Sonrasında tutuklandığını öğrenmişti. Bir defasında mahkemesine gitmişti. Orada sosyal medya yüzünden yargılandığına tanık olmuştu. Onu mesajlar için uyardığı zamanı hatırlamıştı. Çare olmamış ki başkalarıyla yazışmaya devam etmişti. Yine de bunun için cezalandırılmasını kabul edemiyordu.
Sonuçta haksızca cezalandırılmış ve yıllarını modern tecrit hapishanelerinde geçirmişti.
Ne olursa olsun yanına gidip ona elini uzatıp “Hoş geldin!” diyecekti.
Gözleri taş evin karanlığına alışıyor gibiydi. Ak saçları dışında gümüşi, sıska yüzünü de seçiyordu.
Avluya ani vuran rüzgarın cesaretiyle avluya doğru yürüdü. Gerçekten yalnızdı ve elinde bir telefon vardı. Rüzgar saçlarını gümüş bir şemsiyeye çevirmişti.

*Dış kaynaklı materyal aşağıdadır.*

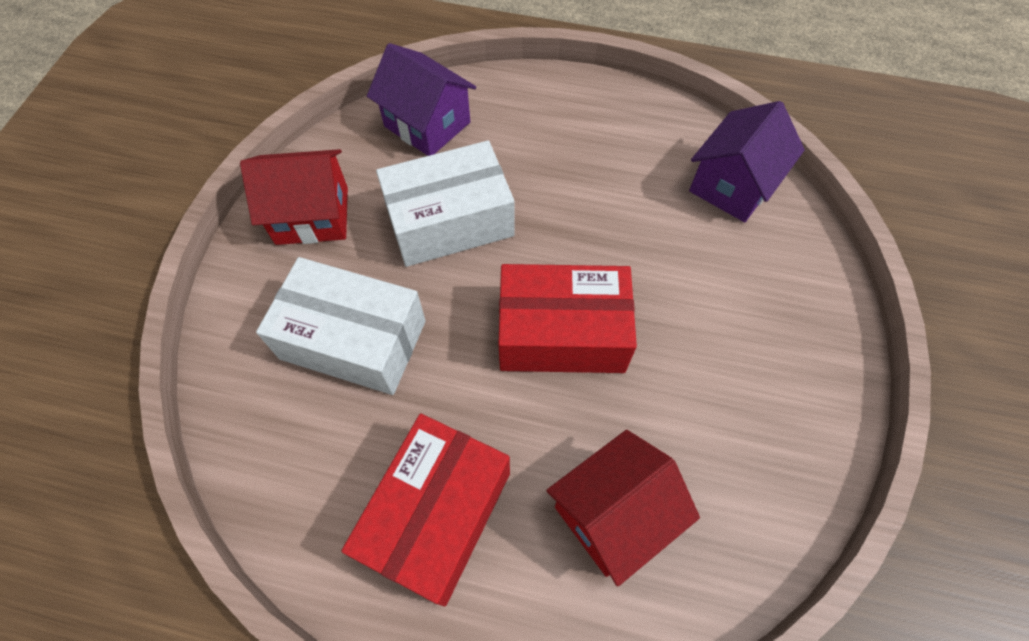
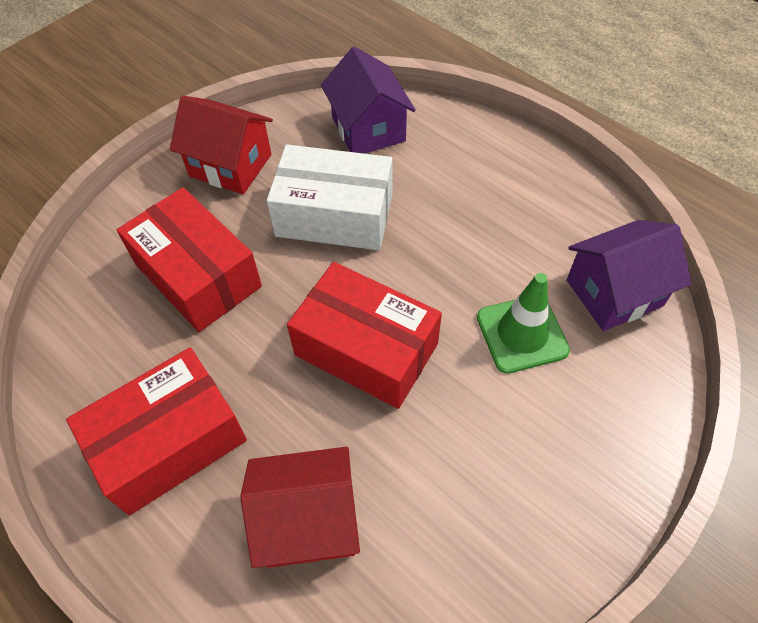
camera: 30 degrees right, 5 degrees down
(353, 340) = (198, 275): white box -> red box
(683, 255) = (522, 334): none -> green traffic cone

Muhtemelen telefonda ‘hoş geldin’ diyenlere, “hoş bulduk diye yazıyordu.
Duyabilecek şekilde, "Hoşgeldin, ey kırık hayallerimin kahramanı!” diye seslendi.
Belki “kırık hayallerimin kurbanı!” demeliydi.
Belki de “görüyorsun sadece ben geldim, diğerleri yine yok!” demeliydi.
Sonuçta o kadar etkili söylemişti ki telefonu elinden düşürüverdi.
Ve tüm sanal dünyasına meydan okurcasına hemencecik boş eline uzanarak “Geçmiş olsun. Geldiğin bu gerçek dünyadan bir daha hiç ayrılma!” deyiverdi rüzgarda titriyorken.